Vital signs monitoring is a basic work process in the nurses’ routine work and every patient admitted into the hospital will have their vital signs monitored. A manual system of vital signs monitoring was adopted earlier but this meant increased workloads for nurses, transcribing errors, calculation errors and delays in the escalation of care.
When healthcare partner Philips came onboard to offer a digitized process of vital signs measurement and automate the early warning score, Dr Tan seized the opportunity. Philips’ vital signs machine has the early warning score integrated with it, so when nurses performed the vital signs measurement, the total early warning score will automatically be calculated and they will be prompted on what to do next.
These data will also be sent to a general dashboard, in which the team leader or doctor can have a bird’s eye view and status on the patient as required. More significantly, if there is a high risk score or high risk patient, the team leader or on-call doctor will an alarm to take the next course of action, which reduced the delay in the escalation of care.
With the adoption of the digitized vital signs monitoring system, key benefits included a 2-minute reduction on the time spent on the patient, a reduction of code blue incidents of up to 25% per 1000 admission days and a reduction of 40% in death incidences per 1000 admission days.
Dr Tan summarized some of the key challenges in the adoption of new tech at her hospitals. Firstly, there is a lack of exposure and experience with HIT in Asia and it was difficult for staff to visualize the digitization of their routine workflow, as well as use tech to improve their work processes/quality of care. This requires exposure and training. Next, in terms of mindsets, there are two groups of people – one who is excited to embrace IT and the other who is resistant to change. These two groups need to be handled differently, such as getting the excited ones to influence and help train the nonchalant ones.
Lastly, different experts and users have very different expectations from the HIT systems, so feedback that will create high value improvement in the workflow needs to be prioritized, and expectations need to be mediated between the different stakeholders.
Approaching the continuum of care
Dr Alessi asked Sivaramakrishnan how a large hospital network in India like Apollo Hospitals approached the continuum of care for its patients. The latter explained firstly that every patient has a single unique identifier or ID and secondly, from a technology and IT standpoint, the use of a single software for more than 10,000 beds and 32 hospitals in its network means a “single version of truth”, but also a challenge to keep the records pristine, accurate and responsibly maintained.

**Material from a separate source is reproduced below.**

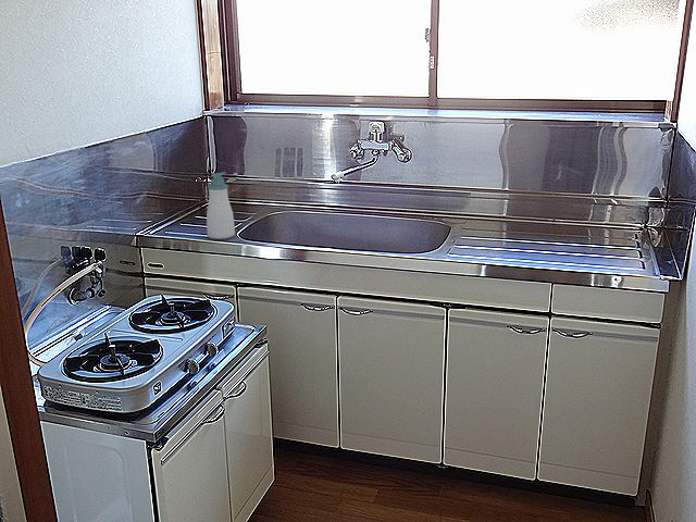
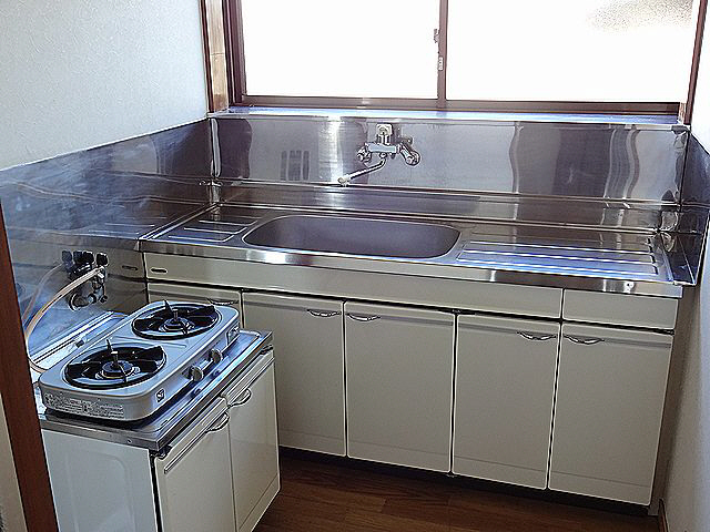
- soap bottle [206,171,236,240]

There is also a single sign-on process, in which the HIT system presents itself based on the role and work that is assigned to the user/healthcare staff so it enables them to do their job(s) easier, rather than requesting the system to help the staff, Sivaramakrishnan said. “The system is in alignment with the work process, the work process is not made to fit the technology.”

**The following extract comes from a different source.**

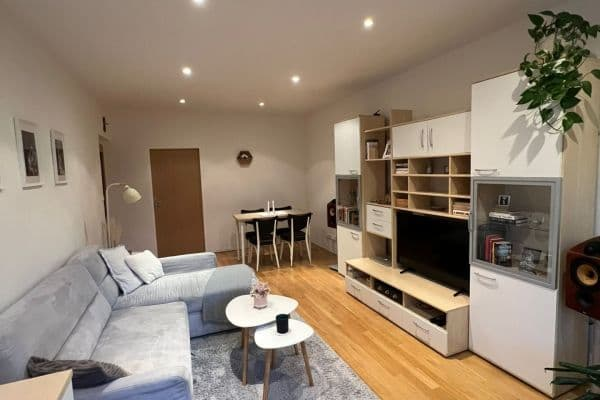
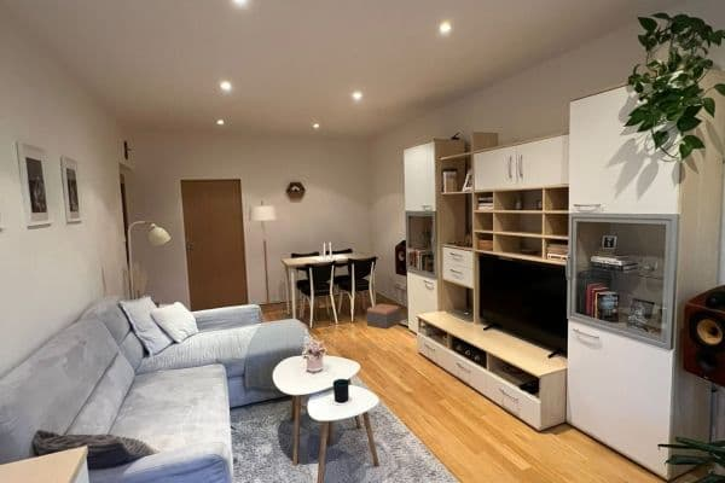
+ floor lamp [248,199,280,313]
+ footstool [366,303,401,330]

When it comes to handover of patients from one staff member to another staff members, there might be lapses in care, Dr Alessi said. However, Sivaramakrishnan responded by saying that these lapses are minimized as there are checklists integrated into the HIT system and at every point of care, which reduces the anxiety around handovers.

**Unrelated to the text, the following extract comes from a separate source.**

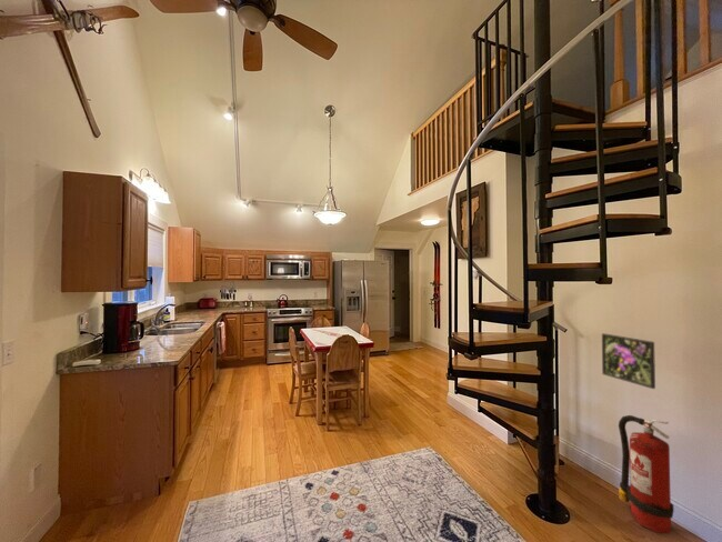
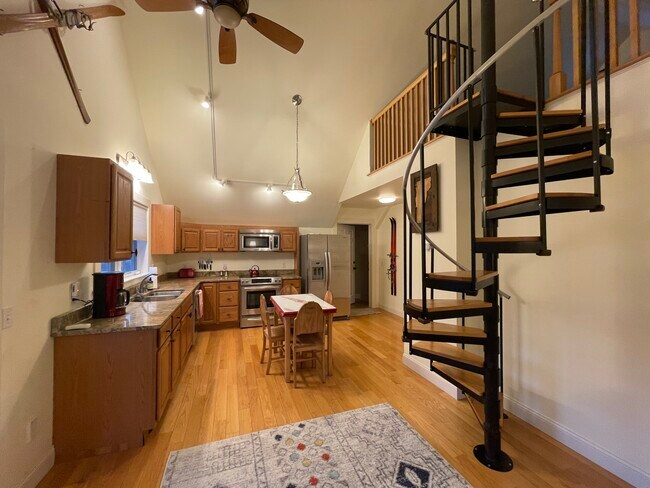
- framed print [601,332,656,390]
- fire extinguisher [618,414,675,534]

Challenges faced in data mapping from early warning support system to the EMR
Addressing a question on the challenges faced in data mapping/interfacing from the early waning support system to the main EMR, Dr Tan said that in the early days that there were indeed issues interfacing with the EMR. “One of the biggest challenges was in the element of the security policy of our care partner, as well as our EMR partner.”
There was a period of a ‘cold war’ as both partners did not want to take a step back to ‘relax’ on the security issue. Dr Tan said that after many rounds of negotiation and focusing on the outcomes of the solution, the issue was resolved and the interfacing was done.